Problem to solve
Count the lines in the rows below that contain the string "maximum". Reply with the number only.

Supplied data
======

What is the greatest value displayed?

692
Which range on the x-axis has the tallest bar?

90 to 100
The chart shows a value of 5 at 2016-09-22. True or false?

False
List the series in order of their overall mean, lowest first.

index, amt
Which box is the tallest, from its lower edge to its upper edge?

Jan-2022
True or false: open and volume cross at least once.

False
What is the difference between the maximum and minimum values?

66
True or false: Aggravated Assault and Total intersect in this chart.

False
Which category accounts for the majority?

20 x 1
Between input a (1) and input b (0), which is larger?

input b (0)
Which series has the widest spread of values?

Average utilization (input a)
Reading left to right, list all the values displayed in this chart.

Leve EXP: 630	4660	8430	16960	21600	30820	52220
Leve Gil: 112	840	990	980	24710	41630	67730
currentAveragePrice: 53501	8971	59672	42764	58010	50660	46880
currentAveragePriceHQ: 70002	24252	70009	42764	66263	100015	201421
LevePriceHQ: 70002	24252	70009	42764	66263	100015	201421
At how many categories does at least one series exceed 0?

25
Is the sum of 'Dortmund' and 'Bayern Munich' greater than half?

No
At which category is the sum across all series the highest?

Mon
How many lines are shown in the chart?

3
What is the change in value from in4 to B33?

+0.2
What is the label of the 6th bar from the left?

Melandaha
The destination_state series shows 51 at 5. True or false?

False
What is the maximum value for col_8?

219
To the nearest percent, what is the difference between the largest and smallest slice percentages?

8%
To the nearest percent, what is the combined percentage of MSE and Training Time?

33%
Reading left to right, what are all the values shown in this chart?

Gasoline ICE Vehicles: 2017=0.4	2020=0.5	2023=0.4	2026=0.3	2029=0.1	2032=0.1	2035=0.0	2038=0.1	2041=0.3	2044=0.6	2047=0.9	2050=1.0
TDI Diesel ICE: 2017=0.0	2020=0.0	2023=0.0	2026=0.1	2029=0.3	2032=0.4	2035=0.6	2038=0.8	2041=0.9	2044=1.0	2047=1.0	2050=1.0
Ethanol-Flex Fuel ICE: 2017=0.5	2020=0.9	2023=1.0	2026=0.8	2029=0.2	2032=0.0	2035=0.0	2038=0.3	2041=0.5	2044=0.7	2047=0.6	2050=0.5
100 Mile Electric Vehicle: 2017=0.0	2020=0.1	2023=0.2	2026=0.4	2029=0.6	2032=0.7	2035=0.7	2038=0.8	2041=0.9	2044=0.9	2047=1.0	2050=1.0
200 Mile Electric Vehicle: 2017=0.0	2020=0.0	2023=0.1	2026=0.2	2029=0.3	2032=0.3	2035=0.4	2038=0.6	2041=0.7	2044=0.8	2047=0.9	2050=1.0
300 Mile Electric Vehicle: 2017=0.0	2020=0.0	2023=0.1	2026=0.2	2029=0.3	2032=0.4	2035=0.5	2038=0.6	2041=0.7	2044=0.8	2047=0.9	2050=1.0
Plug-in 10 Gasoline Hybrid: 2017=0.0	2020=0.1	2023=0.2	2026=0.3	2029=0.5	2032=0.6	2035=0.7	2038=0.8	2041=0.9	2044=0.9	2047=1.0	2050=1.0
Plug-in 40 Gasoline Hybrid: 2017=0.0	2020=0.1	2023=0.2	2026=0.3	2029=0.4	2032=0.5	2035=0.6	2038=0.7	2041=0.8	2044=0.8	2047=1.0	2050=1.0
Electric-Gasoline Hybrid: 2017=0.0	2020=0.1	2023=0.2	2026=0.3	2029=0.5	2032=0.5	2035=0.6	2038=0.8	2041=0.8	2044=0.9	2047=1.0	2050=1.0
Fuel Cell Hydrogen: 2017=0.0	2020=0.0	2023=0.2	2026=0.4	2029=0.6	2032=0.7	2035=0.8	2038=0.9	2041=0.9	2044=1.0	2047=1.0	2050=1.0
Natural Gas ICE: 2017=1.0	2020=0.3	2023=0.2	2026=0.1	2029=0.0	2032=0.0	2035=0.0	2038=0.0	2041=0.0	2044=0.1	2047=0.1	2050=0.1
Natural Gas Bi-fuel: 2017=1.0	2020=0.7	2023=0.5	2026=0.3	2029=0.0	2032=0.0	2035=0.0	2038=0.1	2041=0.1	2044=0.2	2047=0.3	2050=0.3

======

Result
2